The true cost of financial stress on your business
We all know that stress is part of life in modern society and one of the biggest challenges we have as people is how to mitigate and minimise the impact of stress.
But when it comes to the workplace, prolonged stress can have a negative impact – not only on individuals, but also on teams and ultimately the whole business.
When we speak of stress today, one form of stress is more prevalent than others and can have far-reaching and devastating consequences. We are, of course, referring to financial stress.
It is not surprising that in both the private and public sectors employees are feeling the ripple effects of tough economic conditions, downsizing, consolidation and other marketplace realities.
Research shows that there is a direct link between financial stress and human resource issues such as productivity, morale, motivation and innovation. Shop-sa online points to research in 2022, conducted on behalf of the Floatpays State of Employee Wellbeing, which claims that financial or debt stress is a key factor influencing employee wellbeing.
Employers are also more aware that debt stress results in issues like absenteeism, awkward exchanges between external debt collectors and employees, as well as mental wellbeing in general.
It stands to reason that an employee who is stressed out about financial worries cannot be 100% focused on their work responsibilities. If left unchecked, productivity can drop quickly and so too the overall morale or general mood of employees.
The knock-on effect is that the business will suffer and in current market conditions, where agility and tenacity is a must, any adverse impact on the bottom line can be crippling.

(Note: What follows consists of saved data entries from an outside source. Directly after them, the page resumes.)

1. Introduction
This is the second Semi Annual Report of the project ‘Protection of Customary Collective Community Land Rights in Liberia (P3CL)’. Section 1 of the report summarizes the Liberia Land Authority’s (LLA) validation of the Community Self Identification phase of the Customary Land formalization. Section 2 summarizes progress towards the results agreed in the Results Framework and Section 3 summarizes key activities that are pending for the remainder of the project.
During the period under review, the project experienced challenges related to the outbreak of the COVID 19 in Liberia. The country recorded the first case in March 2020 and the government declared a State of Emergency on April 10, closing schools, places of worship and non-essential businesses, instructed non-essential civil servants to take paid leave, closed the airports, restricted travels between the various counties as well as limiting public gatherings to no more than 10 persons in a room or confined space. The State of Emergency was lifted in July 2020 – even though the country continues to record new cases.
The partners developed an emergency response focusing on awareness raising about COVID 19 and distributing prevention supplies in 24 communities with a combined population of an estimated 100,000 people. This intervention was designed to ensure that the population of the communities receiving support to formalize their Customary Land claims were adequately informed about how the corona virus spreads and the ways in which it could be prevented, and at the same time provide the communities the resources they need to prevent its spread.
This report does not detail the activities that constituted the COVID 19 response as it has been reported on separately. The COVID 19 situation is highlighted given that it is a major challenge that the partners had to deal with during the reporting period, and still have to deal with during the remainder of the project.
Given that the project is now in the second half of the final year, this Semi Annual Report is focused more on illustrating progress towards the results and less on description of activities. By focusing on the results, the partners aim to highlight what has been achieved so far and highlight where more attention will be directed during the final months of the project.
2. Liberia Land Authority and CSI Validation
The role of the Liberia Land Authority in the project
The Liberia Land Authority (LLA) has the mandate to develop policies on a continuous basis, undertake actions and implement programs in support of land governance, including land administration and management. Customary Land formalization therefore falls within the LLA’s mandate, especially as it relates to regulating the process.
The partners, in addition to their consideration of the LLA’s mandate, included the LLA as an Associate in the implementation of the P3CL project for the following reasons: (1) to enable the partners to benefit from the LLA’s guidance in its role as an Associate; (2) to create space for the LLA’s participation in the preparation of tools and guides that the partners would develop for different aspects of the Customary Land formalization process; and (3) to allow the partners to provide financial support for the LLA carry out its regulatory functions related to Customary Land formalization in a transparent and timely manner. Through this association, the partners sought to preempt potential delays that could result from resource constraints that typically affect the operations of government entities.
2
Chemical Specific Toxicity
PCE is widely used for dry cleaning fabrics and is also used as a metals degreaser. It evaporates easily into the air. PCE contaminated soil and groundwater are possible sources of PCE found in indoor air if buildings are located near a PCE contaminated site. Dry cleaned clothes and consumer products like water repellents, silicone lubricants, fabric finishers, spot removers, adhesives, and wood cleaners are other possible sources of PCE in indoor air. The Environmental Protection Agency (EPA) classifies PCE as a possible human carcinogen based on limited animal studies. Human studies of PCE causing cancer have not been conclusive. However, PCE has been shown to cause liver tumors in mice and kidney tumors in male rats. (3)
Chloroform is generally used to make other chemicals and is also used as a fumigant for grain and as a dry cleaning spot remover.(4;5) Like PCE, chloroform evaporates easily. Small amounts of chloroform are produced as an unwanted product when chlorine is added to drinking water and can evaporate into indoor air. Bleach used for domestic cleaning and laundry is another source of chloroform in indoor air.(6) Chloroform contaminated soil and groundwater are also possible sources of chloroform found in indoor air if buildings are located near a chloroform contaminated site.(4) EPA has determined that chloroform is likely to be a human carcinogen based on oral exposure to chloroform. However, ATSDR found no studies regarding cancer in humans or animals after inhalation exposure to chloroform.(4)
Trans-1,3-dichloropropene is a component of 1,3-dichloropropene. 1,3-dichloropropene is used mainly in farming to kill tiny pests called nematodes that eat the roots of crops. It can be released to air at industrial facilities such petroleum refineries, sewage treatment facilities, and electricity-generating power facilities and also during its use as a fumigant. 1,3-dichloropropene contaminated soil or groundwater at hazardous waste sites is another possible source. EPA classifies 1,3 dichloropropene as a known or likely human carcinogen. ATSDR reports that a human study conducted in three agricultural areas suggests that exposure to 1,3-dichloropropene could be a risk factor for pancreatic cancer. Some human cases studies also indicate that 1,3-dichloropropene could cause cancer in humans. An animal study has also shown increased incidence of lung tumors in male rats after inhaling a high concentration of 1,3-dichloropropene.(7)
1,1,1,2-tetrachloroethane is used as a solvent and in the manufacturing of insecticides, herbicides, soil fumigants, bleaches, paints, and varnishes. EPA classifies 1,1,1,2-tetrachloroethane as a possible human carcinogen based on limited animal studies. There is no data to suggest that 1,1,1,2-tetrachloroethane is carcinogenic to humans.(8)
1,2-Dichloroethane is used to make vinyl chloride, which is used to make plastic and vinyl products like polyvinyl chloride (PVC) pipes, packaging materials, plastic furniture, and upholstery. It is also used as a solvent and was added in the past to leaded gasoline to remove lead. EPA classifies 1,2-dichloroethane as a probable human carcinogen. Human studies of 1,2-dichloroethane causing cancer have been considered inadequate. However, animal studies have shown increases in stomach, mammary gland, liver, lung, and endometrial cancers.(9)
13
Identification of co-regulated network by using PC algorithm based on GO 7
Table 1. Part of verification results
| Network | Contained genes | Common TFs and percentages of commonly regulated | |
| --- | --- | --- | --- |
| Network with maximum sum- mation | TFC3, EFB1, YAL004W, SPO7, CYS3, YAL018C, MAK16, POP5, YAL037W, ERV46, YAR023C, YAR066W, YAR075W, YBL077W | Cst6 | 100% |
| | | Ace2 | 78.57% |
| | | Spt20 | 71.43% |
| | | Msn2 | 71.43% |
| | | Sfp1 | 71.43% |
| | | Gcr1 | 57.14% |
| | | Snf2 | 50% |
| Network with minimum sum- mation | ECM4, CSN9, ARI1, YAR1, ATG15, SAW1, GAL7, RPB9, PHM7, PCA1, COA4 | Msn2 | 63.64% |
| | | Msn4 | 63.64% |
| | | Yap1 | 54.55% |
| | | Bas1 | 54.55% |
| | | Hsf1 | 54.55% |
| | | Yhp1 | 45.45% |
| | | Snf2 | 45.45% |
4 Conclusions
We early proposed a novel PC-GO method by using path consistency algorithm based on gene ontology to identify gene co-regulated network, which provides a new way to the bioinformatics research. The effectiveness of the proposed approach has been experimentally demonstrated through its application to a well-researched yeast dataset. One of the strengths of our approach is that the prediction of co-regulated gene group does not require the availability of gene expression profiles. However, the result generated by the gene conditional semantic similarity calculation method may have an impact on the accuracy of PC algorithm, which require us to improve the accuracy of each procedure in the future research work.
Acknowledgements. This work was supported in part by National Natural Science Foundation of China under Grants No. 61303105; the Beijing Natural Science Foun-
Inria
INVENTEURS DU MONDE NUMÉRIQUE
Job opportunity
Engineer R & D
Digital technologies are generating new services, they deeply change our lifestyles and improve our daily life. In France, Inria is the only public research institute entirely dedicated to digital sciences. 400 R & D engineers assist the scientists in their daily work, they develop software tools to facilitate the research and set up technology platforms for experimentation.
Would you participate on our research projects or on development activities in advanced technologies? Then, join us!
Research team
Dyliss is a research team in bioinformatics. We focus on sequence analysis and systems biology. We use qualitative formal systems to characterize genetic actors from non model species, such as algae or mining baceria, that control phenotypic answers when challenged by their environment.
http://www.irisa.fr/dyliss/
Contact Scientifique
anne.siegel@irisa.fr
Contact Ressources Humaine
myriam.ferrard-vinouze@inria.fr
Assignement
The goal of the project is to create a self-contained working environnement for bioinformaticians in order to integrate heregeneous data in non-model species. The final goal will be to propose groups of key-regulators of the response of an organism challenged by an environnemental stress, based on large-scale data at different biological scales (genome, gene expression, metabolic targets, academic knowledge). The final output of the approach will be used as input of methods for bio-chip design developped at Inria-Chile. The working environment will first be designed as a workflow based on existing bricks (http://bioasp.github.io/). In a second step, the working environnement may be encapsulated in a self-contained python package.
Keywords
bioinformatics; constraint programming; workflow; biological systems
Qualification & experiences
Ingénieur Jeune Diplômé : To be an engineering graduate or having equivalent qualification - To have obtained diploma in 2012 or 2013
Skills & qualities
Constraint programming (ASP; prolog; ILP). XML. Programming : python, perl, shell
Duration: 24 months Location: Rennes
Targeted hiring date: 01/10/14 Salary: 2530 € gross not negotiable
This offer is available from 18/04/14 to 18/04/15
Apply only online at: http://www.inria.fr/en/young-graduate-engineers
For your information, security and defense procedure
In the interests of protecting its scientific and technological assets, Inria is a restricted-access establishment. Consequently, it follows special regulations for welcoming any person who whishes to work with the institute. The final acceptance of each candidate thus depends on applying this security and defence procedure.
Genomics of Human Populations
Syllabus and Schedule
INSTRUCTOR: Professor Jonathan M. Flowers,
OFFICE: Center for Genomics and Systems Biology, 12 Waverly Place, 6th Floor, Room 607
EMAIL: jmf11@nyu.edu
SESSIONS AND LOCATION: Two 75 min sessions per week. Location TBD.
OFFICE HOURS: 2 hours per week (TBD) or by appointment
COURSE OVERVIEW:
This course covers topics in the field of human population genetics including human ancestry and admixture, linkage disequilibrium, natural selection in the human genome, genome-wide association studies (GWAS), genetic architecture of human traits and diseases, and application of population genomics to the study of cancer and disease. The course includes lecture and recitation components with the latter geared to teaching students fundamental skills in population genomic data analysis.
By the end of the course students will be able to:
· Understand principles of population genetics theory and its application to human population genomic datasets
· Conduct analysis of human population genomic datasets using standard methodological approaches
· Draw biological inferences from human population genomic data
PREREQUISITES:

Financially stressed employees are twice as likely to look for another job
An article on allworthfinancial.com confirms that money problems have already begun to take their toll on workers. The statistics reported on make for sobering reading – financially stressed employees are twice as likely to look for another job, six times more likely to acknowledge that stress has reduced their productivity, and seven times more likely to acknowledge that stress has impacted their attendance.
As with all human resource trends, it is important to differentiate the role of the employee and that of the employer, what their respective responsibilities are and what is the best course of action to take.
It must be emphasised that it is never too late to care, feel valued or to extend a helping hand. It is important to be open to frank and constructive conversation.
Employees should do as much as they can to take the right steps to address this stress, including budgets, an emergency savings account, understanding investment and other measures that are worthwhile investigating.
Employers can assist wherever possible and offer as much support as possible to reassure the employee and help them get back on track in terms of targets and deliverables.
As the saying goes – ‘we’re in this together’, and that is the approach business should take.